*** Opening SOURCE MATERIAL ***
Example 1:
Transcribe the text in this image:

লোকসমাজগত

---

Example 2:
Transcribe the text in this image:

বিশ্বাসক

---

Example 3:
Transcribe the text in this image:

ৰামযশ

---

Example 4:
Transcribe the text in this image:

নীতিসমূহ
*** Closing SOURCE MATERIAL ***
*** Opening SOURCE MATERIAL ***
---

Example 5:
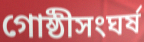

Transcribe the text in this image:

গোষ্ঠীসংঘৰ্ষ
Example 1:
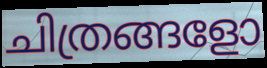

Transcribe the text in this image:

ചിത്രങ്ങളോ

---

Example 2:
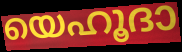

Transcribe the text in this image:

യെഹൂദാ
*** Closing SOURCE MATERIAL ***
The lines that mention the word "Example" should be pulled from the records above.

Example 1:
Example 2:
Example 3:
Example 4:
Example 5:
Example 1:
Example 2:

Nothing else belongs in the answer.